Ontario (Minister of Finance) v. Placer Dome Canada Ltd., 2006 SCC 20 (Supreme Court of Canada), May 25, 2006
On May 25, 2006, the Supreme Court of Canada decided unanimously that mining companies must include income for mining tax purposes gains from cash-settled forward contracts and options entered into as hedges. In doing so it reversed a split decision to the contrary by the Ontario Court of Appeal. While the decision revolved around a definition of "hedging" unique to the Mining Tax Act, the reasoning of Mr. Justice LeBel is of considerable interest.
Under the Mining Tax Act, mine operators pay tax on their profit, defined to include (i) total consideration from the output of the mine, (ii) all consideration from hedging, and (iii) all consideration from future or forward sales of the mine’s output. "Hedging" is defined under the Act as "the fixing of a price for output of a mine before delivery by means of a forward contract or a futures contract on a recognized commodity exchange", in addition to the non-speculative "purchase or sale forward of a foreign currency related directly to the proceeds of the output of a mine."
Until 1998, the Ontario Ministry of Finance interpreted the hedging definition to apply only to physically settled hedging transactions. Placer Dome Canada (PDC), the respondent in this appeal, accordingly omitted income from cash-settled transactions entered into on its behalf by its parent Placer Dome International (PDI). In 1998, however, the Ministry reversed its policy and a couple of years later it reassessed PDC’s pre-1999 returns accordingly.

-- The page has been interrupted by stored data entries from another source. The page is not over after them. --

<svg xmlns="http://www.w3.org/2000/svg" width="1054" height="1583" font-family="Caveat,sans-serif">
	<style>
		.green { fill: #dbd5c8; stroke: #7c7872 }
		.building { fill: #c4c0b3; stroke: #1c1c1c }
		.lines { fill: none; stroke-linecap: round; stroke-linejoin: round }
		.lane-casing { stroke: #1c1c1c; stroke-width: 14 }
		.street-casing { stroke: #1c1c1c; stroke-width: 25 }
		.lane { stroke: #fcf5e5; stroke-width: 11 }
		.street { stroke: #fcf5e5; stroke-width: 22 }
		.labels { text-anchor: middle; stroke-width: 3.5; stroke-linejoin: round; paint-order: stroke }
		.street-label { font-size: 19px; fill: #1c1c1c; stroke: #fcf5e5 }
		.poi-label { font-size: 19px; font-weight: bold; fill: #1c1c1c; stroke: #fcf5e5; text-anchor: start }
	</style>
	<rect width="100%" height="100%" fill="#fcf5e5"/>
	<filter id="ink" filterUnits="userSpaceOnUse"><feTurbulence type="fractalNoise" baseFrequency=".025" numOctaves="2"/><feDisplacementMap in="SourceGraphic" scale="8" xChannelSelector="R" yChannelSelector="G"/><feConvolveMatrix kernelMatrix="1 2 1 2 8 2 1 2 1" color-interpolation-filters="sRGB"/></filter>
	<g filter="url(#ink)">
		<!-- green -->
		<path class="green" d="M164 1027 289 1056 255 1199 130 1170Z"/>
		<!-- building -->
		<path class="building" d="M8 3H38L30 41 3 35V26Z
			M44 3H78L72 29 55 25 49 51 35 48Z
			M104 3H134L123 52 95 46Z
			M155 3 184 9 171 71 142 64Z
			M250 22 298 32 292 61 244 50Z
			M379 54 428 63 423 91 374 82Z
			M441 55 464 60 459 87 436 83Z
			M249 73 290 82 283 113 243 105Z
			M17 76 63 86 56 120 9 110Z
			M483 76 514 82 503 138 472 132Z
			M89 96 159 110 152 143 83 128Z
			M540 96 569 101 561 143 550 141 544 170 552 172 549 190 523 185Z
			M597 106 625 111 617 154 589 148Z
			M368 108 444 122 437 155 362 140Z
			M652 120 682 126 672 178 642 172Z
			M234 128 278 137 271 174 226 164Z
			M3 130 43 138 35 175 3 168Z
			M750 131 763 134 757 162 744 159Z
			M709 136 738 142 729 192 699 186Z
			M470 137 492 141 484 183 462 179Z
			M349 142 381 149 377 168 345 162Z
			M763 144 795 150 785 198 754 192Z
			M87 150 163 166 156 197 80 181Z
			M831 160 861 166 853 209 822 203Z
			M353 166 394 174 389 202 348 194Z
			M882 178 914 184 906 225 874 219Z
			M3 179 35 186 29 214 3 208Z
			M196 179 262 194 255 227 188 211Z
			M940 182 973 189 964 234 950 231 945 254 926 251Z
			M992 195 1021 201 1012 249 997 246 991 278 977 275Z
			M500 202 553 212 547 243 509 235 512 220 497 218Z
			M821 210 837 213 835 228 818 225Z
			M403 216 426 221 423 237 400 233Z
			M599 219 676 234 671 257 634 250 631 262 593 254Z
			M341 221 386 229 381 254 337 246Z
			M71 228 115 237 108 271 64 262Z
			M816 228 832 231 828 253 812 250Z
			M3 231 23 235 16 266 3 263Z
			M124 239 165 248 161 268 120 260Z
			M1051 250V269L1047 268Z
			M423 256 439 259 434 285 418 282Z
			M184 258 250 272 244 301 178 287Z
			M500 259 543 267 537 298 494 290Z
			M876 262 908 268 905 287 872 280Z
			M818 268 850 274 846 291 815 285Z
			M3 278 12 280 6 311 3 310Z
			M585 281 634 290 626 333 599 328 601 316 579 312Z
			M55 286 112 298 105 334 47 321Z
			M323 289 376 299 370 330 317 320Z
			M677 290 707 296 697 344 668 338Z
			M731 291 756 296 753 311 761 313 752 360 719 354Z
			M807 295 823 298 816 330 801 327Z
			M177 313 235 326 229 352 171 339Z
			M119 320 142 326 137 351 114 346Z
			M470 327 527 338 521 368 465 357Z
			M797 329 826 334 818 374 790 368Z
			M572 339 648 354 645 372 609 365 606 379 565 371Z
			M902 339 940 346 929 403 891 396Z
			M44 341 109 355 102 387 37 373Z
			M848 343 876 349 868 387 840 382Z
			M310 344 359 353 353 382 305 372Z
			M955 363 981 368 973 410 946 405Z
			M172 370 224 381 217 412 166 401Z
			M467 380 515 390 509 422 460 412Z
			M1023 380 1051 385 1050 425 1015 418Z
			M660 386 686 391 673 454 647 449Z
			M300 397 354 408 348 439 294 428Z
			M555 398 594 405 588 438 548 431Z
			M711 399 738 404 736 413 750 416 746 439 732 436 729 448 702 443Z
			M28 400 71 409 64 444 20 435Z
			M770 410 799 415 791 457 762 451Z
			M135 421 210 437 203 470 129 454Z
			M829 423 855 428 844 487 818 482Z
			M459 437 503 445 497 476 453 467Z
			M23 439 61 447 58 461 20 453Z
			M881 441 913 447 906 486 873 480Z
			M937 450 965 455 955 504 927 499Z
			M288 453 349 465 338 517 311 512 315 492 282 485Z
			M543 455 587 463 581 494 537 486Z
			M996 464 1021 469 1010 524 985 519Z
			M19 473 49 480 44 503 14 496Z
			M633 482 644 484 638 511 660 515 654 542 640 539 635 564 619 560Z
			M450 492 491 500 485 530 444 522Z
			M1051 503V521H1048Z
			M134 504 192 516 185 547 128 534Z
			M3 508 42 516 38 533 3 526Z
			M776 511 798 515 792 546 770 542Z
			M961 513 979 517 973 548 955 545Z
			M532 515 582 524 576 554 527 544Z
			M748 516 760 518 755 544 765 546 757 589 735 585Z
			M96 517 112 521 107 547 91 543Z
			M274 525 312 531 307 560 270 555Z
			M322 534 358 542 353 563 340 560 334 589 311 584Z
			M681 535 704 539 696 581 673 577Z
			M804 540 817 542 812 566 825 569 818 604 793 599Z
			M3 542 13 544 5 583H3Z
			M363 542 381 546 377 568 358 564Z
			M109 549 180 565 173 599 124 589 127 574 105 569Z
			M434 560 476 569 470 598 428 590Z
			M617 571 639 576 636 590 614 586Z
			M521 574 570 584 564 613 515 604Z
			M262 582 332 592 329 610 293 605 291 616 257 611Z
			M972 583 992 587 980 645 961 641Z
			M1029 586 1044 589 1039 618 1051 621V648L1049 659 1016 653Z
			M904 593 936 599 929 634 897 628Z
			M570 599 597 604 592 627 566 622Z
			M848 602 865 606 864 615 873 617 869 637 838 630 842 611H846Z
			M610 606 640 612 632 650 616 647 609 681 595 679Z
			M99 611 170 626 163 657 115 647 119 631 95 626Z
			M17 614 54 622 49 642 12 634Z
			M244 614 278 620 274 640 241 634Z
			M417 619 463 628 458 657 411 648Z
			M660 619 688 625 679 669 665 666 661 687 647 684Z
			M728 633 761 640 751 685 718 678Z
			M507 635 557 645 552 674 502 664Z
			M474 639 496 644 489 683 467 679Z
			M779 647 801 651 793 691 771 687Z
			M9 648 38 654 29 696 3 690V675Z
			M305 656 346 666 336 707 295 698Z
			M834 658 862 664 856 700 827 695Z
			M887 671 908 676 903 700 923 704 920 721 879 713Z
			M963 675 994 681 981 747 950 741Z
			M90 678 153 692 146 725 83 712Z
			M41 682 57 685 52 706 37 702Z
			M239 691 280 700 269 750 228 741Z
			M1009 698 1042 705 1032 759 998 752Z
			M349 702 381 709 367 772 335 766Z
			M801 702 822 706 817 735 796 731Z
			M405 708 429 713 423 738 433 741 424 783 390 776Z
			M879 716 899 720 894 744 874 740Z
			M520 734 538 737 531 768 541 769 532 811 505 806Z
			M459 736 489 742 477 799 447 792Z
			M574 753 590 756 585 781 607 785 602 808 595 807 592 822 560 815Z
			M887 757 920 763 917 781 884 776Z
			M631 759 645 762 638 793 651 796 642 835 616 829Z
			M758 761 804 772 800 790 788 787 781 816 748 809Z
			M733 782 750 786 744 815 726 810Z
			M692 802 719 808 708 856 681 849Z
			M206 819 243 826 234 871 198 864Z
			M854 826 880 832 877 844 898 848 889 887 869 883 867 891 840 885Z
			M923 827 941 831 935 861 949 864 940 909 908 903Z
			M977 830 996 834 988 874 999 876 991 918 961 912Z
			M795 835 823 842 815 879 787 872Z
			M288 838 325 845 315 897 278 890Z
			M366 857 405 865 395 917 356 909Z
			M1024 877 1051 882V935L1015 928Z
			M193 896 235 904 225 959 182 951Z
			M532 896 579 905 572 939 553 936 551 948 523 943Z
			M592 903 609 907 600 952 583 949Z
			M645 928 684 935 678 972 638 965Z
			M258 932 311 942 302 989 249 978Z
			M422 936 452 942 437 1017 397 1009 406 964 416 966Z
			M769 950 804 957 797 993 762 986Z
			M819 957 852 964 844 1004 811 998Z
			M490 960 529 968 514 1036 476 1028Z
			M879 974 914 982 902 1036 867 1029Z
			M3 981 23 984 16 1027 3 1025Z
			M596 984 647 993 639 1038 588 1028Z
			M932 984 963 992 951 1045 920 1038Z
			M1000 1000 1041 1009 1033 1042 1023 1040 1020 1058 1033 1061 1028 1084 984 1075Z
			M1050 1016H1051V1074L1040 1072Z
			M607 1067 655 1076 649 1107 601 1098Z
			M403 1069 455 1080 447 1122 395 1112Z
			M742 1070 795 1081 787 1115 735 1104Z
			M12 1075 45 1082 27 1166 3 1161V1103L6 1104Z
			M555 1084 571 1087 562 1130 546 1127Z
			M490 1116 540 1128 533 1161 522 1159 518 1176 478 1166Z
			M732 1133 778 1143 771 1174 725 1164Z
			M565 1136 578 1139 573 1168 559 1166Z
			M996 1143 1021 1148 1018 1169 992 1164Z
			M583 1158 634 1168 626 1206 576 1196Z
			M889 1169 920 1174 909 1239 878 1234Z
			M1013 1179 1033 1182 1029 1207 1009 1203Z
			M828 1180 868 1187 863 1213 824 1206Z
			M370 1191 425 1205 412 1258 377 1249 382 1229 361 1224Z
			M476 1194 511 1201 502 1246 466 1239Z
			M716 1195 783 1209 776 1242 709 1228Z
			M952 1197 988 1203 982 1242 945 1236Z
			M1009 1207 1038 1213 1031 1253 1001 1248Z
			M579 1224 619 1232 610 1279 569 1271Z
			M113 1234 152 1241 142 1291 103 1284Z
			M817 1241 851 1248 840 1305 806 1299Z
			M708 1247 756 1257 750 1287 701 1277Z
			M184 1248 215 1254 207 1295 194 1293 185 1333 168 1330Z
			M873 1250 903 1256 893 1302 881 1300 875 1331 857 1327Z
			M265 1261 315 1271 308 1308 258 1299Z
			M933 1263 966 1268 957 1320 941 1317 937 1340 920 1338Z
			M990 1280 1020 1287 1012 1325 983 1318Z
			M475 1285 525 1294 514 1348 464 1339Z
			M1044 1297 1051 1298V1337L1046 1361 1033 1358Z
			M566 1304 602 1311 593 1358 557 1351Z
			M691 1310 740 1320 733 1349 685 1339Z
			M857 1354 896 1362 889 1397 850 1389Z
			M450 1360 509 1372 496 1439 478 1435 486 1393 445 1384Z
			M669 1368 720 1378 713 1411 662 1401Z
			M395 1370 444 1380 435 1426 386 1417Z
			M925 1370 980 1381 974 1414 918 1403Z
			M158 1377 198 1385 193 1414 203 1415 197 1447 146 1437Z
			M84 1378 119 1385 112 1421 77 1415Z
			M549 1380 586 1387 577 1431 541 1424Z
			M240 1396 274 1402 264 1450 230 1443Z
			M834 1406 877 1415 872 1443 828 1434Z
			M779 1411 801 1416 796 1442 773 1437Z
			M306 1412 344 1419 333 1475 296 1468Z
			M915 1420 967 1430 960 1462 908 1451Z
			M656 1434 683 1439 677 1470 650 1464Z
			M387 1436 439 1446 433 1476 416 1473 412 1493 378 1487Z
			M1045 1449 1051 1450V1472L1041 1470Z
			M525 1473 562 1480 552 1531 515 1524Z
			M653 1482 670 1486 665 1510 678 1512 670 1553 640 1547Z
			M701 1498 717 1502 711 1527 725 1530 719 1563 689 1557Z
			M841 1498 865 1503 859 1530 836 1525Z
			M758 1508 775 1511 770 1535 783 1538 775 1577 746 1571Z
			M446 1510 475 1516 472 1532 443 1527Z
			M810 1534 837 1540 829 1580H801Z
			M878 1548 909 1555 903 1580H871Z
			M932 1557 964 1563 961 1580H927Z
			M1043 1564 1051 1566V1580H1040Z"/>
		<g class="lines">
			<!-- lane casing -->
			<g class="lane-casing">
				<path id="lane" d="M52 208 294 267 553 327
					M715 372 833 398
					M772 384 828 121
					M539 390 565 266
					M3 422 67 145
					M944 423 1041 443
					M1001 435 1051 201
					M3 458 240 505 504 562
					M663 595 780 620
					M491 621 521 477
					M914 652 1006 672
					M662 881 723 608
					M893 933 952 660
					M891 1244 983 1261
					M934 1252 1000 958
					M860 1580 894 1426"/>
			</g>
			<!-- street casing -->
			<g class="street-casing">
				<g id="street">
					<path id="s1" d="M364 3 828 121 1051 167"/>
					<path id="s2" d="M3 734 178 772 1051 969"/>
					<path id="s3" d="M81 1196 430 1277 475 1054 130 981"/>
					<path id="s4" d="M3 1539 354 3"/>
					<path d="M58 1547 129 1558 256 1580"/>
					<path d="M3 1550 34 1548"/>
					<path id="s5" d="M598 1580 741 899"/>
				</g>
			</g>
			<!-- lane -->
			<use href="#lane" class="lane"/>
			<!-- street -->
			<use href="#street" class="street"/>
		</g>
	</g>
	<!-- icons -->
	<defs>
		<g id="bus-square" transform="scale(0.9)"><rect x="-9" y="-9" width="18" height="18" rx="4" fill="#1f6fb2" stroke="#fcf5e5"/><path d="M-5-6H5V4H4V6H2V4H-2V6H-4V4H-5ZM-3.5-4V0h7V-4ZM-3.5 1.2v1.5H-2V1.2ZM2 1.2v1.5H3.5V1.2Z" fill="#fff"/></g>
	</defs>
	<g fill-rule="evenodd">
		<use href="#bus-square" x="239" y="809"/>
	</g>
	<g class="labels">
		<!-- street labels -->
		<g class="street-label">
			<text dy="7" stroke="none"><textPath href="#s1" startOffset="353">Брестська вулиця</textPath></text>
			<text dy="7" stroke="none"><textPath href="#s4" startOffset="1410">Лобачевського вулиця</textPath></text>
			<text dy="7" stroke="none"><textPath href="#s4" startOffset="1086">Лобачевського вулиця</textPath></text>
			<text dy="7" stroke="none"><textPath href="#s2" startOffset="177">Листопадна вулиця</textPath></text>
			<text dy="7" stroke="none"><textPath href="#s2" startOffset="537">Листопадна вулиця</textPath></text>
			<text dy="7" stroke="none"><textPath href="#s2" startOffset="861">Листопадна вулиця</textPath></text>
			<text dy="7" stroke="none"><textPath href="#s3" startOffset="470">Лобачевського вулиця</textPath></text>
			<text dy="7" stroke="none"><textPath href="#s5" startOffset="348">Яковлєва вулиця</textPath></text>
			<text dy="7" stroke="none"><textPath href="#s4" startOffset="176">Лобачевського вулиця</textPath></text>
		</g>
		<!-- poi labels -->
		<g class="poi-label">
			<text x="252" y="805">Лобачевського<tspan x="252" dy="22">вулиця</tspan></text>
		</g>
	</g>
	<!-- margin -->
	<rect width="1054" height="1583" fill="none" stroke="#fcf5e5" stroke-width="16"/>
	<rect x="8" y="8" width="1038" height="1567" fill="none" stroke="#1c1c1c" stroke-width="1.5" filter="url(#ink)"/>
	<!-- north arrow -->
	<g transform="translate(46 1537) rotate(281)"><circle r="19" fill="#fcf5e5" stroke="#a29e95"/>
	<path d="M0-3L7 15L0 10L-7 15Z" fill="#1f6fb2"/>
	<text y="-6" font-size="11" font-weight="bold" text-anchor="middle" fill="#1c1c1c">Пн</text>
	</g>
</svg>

The case raised a number of issues of statutory interpretation, particularly of tax statutes. While we need not dwell on all of these here, it is interesting that the Supreme Court declined to draw any adverse inference from the Ministry’s sudden and retroactive change of policy and disavowed the notion that ambiguous tax legislation is automatically to be interpreted in favour of the taxpayer.
The decisive interpretive principle, in the court’s view, was that to interpret "hedging" to exclude cash-settled transactions would make part (ii) of the definition of "proceeds" superfluous, since part (i) would appear to include physically-settled futures contracts and options already. In other words, the reference to hedging could only have been necessary if the legislature had intended to include as "profit" proceeds not directly derived from the physical output of a mine.
At the Ontario Superior Court, Mr. Justice Cullity had found in the Minister’s favour on just this basis: there was, he wrote, a sufficient "nexus" or "link" between PDC’s hedging transactions and the output in virtue of (i) the underlying purpose of the transactions, (ii) the existence and terms of the agency agreement between PDI and PDC, (iii) the allocation of transactions to PDC pursuant to that agreement and (iv) PDC’s treatment of the gains and losses for the purpose of its internal accounting and corporate tax returns. The Supreme Court agreed with Cullity J. that, practically speaking, synthetic derivative transactions with "some link" to output do serve to "fix the price" of the underlying commodity even though no physical delivery ensues. LeBel J. agreed with Cullity J. that there is no essential difference in this respect between forward contracts and options, the latter being a subset of the former providing for "contingent forward sales" that are conditional on the exercise of the option. Unfortunately for PDC, its argument on this point at the Supreme Court was undermined when the Ministry’s lawyers pointed out a reference in one of the company’s own Annual Reports to "forward sales contracts including spot deferred contracts and options".
A final issue was the legislation’s reference to the inclusion of "all consideration" from a hedging transaction. "All consideration", LeBel J. admitted, would normally be taken to refer to a "gross" rather than "net" amount, which in the context of the taxation of a cash-settled hedge transaction would obviously be unfair. Rejecting PDC’s argument that the presence of this language was strong evidence that only physically-settled forwards and options were intended, he held that in the context of a definition of "proceeds" it was proper to interpret "consideration" as "net consideration".